Whenever a line in the entries below contains "docs", copy that line.

Stored entries:

--------------------------------------------------

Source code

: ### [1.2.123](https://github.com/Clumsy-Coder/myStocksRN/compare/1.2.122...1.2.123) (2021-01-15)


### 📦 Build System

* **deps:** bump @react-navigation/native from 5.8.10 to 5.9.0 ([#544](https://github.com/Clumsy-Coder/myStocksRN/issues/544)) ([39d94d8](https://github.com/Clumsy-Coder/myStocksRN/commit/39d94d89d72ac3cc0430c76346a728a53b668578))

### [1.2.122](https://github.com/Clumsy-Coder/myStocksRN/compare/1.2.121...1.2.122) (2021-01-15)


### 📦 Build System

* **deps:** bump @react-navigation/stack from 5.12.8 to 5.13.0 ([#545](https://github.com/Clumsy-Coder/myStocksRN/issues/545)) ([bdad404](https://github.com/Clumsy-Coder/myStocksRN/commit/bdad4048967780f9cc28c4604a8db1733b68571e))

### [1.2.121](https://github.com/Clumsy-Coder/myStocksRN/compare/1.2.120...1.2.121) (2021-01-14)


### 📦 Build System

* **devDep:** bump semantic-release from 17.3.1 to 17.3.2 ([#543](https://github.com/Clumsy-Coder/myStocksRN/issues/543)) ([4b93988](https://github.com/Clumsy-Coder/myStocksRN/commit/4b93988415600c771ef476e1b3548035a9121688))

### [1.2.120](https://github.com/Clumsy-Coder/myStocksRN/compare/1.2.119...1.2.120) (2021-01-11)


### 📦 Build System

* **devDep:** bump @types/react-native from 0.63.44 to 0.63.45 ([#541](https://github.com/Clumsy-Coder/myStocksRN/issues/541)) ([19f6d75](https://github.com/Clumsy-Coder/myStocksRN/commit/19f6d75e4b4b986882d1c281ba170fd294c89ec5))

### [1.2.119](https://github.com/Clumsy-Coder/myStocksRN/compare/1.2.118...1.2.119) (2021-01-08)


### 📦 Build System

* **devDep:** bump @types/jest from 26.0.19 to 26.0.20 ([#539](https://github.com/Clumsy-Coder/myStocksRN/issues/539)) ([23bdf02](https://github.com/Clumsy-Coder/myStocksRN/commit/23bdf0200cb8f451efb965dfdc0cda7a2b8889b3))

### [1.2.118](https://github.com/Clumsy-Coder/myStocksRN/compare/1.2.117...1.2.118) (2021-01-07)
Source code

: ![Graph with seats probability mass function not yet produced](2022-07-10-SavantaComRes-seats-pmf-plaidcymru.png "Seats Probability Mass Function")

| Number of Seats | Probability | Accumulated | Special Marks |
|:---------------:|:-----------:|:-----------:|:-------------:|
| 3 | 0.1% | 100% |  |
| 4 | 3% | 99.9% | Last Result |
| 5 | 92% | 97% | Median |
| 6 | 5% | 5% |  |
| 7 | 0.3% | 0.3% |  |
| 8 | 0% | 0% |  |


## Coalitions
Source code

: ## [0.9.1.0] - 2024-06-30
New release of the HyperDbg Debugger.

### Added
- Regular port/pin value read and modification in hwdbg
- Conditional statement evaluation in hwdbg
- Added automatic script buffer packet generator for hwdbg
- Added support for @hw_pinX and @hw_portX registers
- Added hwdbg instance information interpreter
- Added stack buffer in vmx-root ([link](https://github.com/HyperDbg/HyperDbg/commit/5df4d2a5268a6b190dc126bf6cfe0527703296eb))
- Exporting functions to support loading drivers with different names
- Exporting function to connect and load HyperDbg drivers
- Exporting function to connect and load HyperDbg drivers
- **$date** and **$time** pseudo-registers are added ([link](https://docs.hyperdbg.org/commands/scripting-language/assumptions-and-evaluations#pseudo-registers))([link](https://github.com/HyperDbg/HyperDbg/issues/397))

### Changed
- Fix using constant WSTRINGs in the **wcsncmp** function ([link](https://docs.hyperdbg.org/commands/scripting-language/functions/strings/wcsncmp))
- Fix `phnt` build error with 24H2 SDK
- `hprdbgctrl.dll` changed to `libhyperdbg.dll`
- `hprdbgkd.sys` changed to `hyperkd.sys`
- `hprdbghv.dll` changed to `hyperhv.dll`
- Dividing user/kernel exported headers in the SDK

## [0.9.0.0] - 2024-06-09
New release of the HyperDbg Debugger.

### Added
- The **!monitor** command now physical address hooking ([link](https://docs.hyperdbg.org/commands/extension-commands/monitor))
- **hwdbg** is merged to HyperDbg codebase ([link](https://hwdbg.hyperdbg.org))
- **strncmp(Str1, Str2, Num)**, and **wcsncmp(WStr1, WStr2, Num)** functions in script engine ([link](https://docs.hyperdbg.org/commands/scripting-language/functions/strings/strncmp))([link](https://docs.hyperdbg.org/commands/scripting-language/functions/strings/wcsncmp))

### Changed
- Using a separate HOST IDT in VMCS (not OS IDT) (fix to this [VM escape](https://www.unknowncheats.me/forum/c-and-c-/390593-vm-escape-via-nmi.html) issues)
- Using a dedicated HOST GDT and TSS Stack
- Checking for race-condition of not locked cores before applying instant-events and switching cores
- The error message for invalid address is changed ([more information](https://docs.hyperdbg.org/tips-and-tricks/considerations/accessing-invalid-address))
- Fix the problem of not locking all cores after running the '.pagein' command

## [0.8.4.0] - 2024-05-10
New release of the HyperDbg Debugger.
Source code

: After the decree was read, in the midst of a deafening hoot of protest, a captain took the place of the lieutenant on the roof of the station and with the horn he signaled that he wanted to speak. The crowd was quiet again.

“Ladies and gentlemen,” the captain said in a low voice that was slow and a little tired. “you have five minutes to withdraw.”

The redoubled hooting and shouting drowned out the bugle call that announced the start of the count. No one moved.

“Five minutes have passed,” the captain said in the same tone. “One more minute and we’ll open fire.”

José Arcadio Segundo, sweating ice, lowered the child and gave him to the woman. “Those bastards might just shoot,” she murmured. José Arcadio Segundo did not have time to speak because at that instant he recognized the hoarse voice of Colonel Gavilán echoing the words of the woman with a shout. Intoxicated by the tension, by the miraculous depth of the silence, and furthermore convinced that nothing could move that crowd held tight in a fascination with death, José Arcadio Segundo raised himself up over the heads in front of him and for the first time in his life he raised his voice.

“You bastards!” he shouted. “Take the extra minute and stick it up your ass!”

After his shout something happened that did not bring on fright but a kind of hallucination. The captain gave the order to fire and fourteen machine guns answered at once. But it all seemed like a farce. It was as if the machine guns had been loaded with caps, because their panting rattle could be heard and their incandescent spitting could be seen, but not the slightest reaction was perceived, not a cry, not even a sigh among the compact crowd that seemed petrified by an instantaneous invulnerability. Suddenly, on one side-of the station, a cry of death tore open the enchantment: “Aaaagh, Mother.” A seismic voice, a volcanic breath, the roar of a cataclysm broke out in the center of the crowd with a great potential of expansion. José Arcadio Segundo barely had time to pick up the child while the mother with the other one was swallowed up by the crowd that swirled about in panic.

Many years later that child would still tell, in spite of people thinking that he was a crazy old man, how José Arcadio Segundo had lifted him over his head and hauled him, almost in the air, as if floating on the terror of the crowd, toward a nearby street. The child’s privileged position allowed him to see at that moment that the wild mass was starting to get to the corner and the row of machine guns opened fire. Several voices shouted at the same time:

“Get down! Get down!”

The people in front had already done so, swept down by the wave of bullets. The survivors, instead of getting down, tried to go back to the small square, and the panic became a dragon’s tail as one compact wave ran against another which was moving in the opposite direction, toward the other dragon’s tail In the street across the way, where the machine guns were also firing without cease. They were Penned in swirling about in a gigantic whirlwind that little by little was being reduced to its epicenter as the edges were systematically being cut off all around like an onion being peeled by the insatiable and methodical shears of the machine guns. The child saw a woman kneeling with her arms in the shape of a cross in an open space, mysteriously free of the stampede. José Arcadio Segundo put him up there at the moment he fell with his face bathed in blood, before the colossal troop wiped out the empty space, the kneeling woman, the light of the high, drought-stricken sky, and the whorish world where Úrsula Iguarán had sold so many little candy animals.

--------------------------------------------------

§ REPLY TO THE TASK
- **$date** and **$time** pseudo-registers are added ([link](https://docs.hyperdbg.org/commands/scripting-language/assumptions-and-evaluations#pseudo-registers))([link](https://github.com/HyperDbg/HyperDbg/issues/397))
- Fix using constant WSTRINGs in the **wcsncmp** function ([link](https://docs.hyperdbg.org/commands/scripting-language/functions/strings/wcsncmp))
- The **!monitor** command now physical address hooking ([link](https://docs.hyperdbg.org/commands/extension-commands/monitor))
- **strncmp(Str1, Str2, Num)**, and **wcsncmp(WStr1, WStr2, Num)** functions in script engine ([link](https://docs.hyperdbg.org/commands/scripting-language/functions/strings/strncmp))([link](https://docs.hyperdbg.org/commands/scripting-language/functions/strings/wcsncmp))
- The error message for invalid address is changed ([more information](https://docs.hyperdbg.org/tips-and-tricks/considerations/accessing-invalid-address))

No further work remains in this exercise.